# How do you solve the inequality abs(x+3)>=abs(6x+9) and write your answer in interval notation?

Mar 29, 2017

-12/7≤x≤-6/5
$x \setminus \in \left[- \frac{12}{7} , - \frac{6}{5}\right]$

#### Explanation:

Solving the problem would be much easier if the absolute signs were removed. However, to do this, we need to divide the problem into cases depending on the signs of the expression inside. There are four possibilities:

Case 1: x+3≥0 and 6x+9≥0
Then the absolute signs don't really matter. We solve for x+3≥6x+9 to get 5x≤-6, or x≤-6/5. However, we said that x+3≥0 and 6x+9≥0. In other words, for this case, the solution has to be the intersection of x≤-6/5, x≥-3, and x≥-3/2. Thus, for this case, -3/2≤x≤-6/5.

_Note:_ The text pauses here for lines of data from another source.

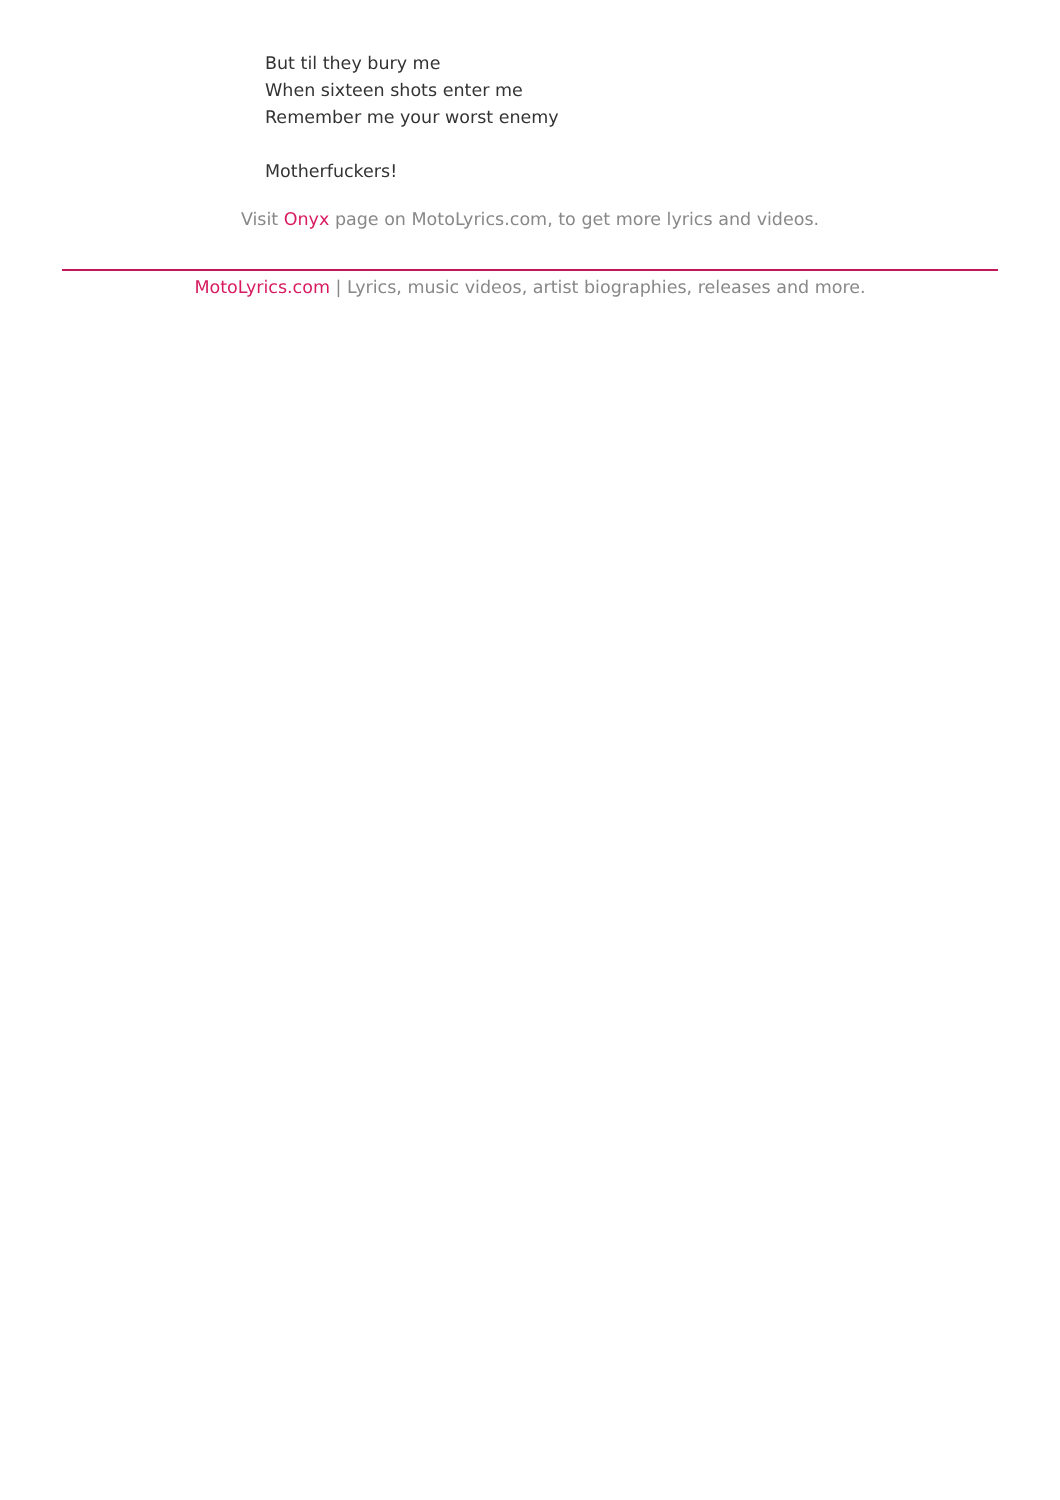But til they bury me
When sixteen shots enter me
Remember me your worst enemy
Motherfuckers!
Visit Onyx page on MotoLyrics.com, to get more lyrics and videos.
MotoLyrics.com | Lyrics, music videos, artist biographies, releases and more.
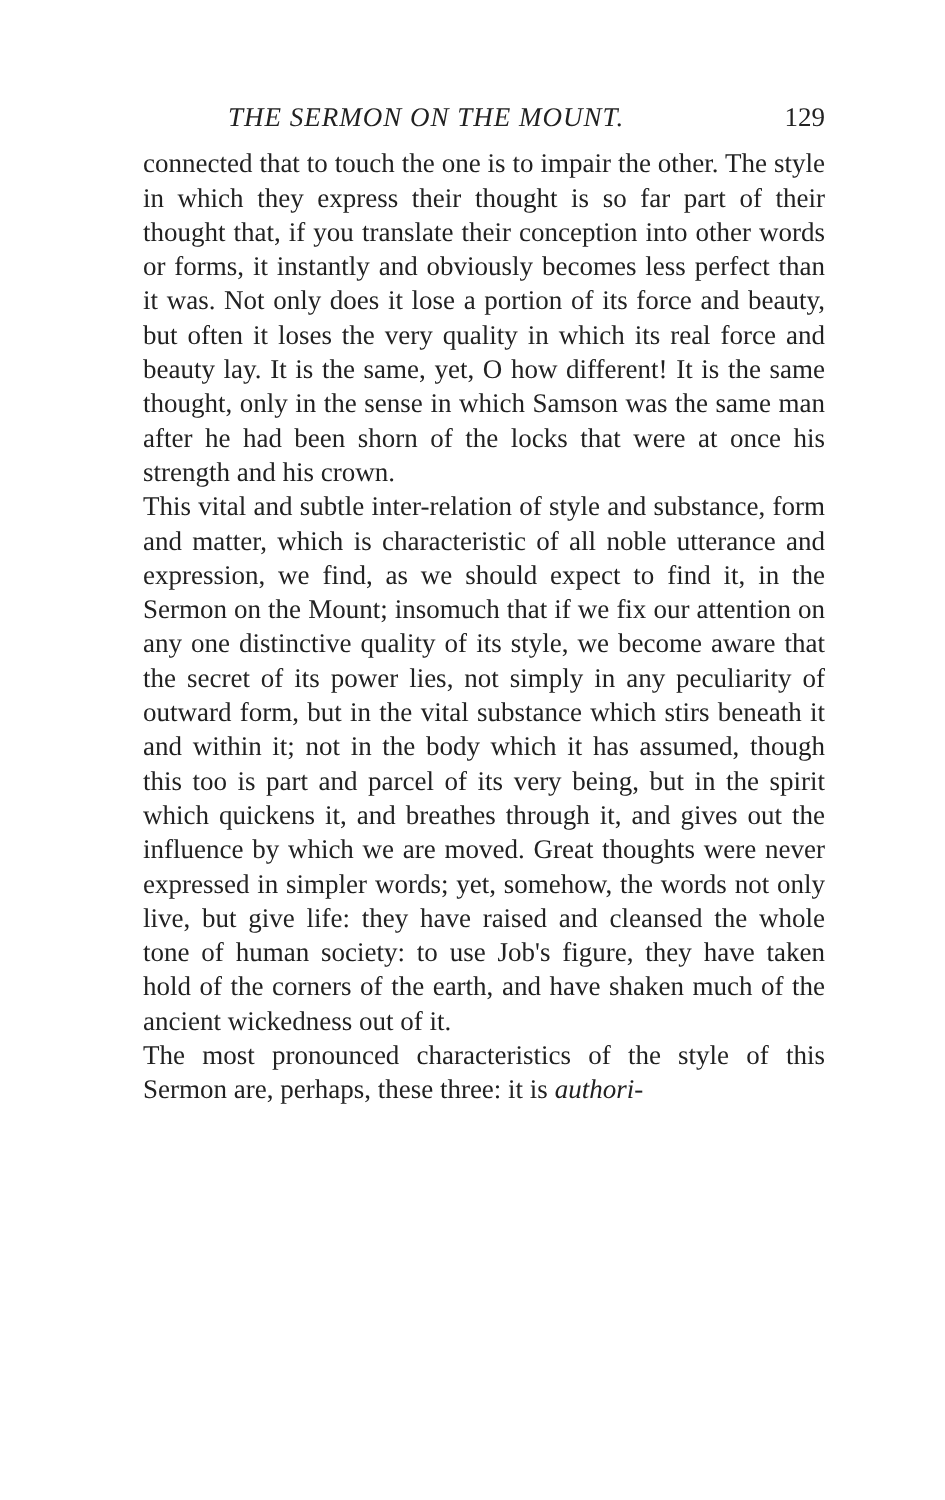THE SERMON ON THE MOUNT. 129
connected that to touch the one is to impair the other. The style in which they express their thought is so far part of their thought that, if you translate their conception into other words or forms, it instantly and obviously becomes less perfect than it was. Not only does it lose a portion of its force and beauty, but often it loses the very quality in which its real force and beauty lay. It is the same, yet, O how different! It is the same thought, only in the sense in which Samson was the same man after he had been shorn of the locks that were at once his strength and his crown.
This vital and subtle inter-relation of style and substance, form and matter, which is characteristic of all noble utterance and expression, we find, as we should expect to find it, in the Sermon on the Mount; insomuch that if we fix our attention on any one distinctive quality of its style, we become aware that the secret of its power lies, not simply in any peculiarity of outward form, but in the vital substance which stirs beneath it and within it; not in the body which it has assumed, though this too is part and parcel of its very being, but in the spirit which quickens it, and breathes through it, and gives out the influence by which we are moved. Great thoughts were never expressed in simpler words; yet, somehow, the words not only live, but give life: they have raised and cleansed the whole tone of human society: to use Job's figure, they have taken hold of the corners of the earth, and have shaken much of the ancient wickedness out of it.
The most pronounced characteristics of the style of this Sermon are, perhaps, these three: it is authori-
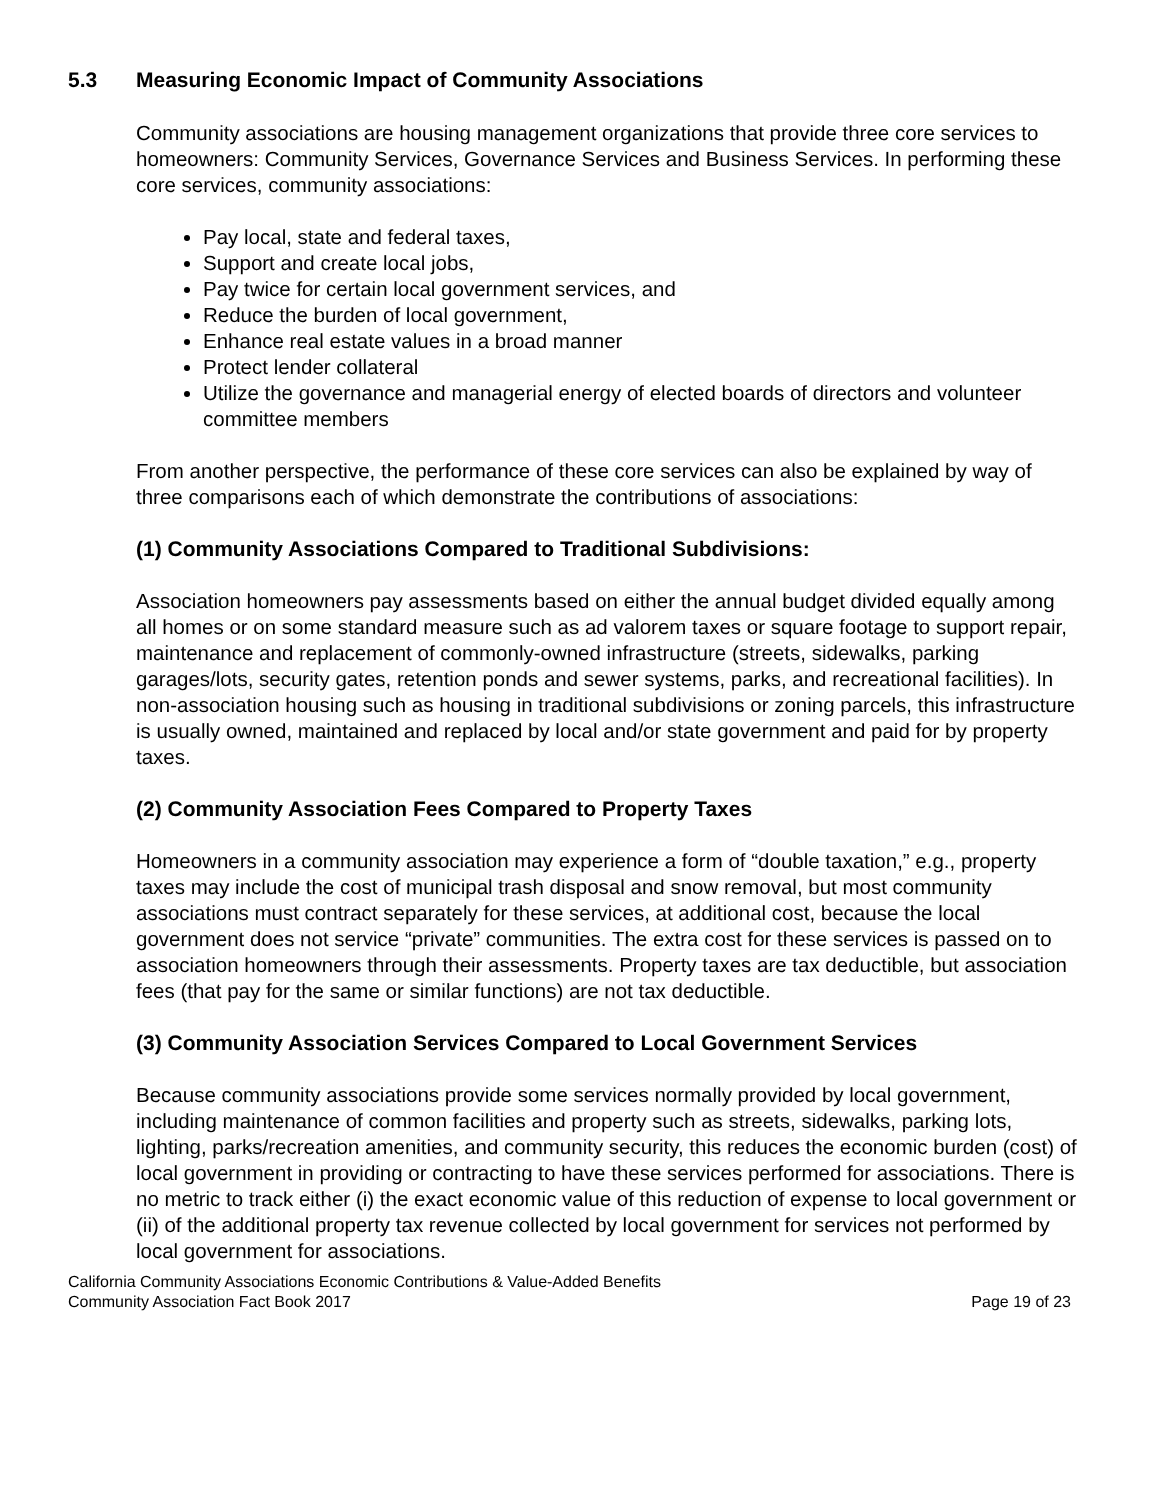5.3 Measuring Economic Impact of Community Associations
Community associations are housing management organizations that provide three core services to homeowners: Community Services, Governance Services and Business Services. In performing these core services, community associations:
Pay local, state and federal taxes,
Support and create local jobs,
Pay twice for certain local government services, and
Reduce the burden of local government,
Enhance real estate values in a broad manner
Protect lender collateral
Utilize the governance and managerial energy of elected boards of directors and volunteer committee members
From another perspective, the performance of these core services can also be explained by way of three comparisons each of which demonstrate the contributions of associations:
(1) Community Associations Compared to Traditional Subdivisions:
Association homeowners pay assessments based on either the annual budget divided equally among all homes or on some standard measure such as ad valorem taxes or square footage to support repair, maintenance and replacement of commonly-owned infrastructure (streets, sidewalks, parking garages/lots, security gates, retention ponds and sewer systems, parks, and recreational facilities). In non-association housing such as housing in traditional subdivisions or zoning parcels, this infrastructure is usually owned, maintained and replaced by local and/or state government and paid for by property taxes.
(2) Community Association Fees Compared to Property Taxes
Homeowners in a community association may experience a form of “double taxation,” e.g., property taxes may include the cost of municipal trash disposal and snow removal, but most community associations must contract separately for these services, at additional cost, because the local government does not service “private” communities. The extra cost for these services is passed on to association homeowners through their assessments. Property taxes are tax deductible, but association fees (that pay for the same or similar functions) are not tax deductible.
(3) Community Association Services Compared to Local Government Services
Because community associations provide some services normally provided by local government, including maintenance of common facilities and property such as streets, sidewalks, parking lots, lighting, parks/recreation amenities, and community security, this reduces the economic burden (cost) of local government in providing or contracting to have these services performed for associations. There is no metric to track either (i) the exact economic value of this reduction of expense to local government or (ii) of the additional property tax revenue collected by local government for services not performed by local government for associations.
California Community Associations Economic Contributions & Value-Added Benefits
Community Association Fact Book 2017 Page 19 of 23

Case 2: x+3≥0 and $6 x + 9 < 0$
Then, after removing the absolute signs, we must multiply the right-hand side by -1. We solve for x+3≥-6x-9 to get 7x≥-12, or x≥-12/7. However, we said that x+3≥0 and $6 x + 9 < 0$. In other words, for this case, the solution has to be the intersection of x≥-12/7, x≥-3, and $x < - \frac{3}{2}$. Thus, for this case, -12/7≤x<-3/2.

Case 3: $x + 3 < 0$ and 6x+9≥0
Then, after removing the absolute signs, we must multiply the left-hand side by -1. We solve for -x-3≥6x+9 to get 7x≤-12, or x≤-12/7. However, we said that $x + 3 < 0$ and 6x+9≥0. In other words, for this case, the solution has to be the intersection of x≤-12/7, $x < - 3$, and x≥-3/2. Thus, there are no solutions for this case.

Case 4: $x + 3 < 0$ and $6 x + 9 < 0$
Then, after removing the absolute signs, we must multiply both sides by -1. We solve for -x-3≥-6x-9 to get 5x≥-6, or x≥-6/5. However, we said that $x + 3 < 0$ and $6 x + 9 < 0$. In other words, for this case, the solution has to be the intersection of x≥-6/5, $x < - 3$, and $x < - \frac{3}{2}$. Thus, there are no solutions for this case.

We combine the solutions for the cases to get -12/7≤x≤-6/5. In interval notation, $x \setminus \in \left[- \frac{12}{7} , - \frac{6}{5}\right]$.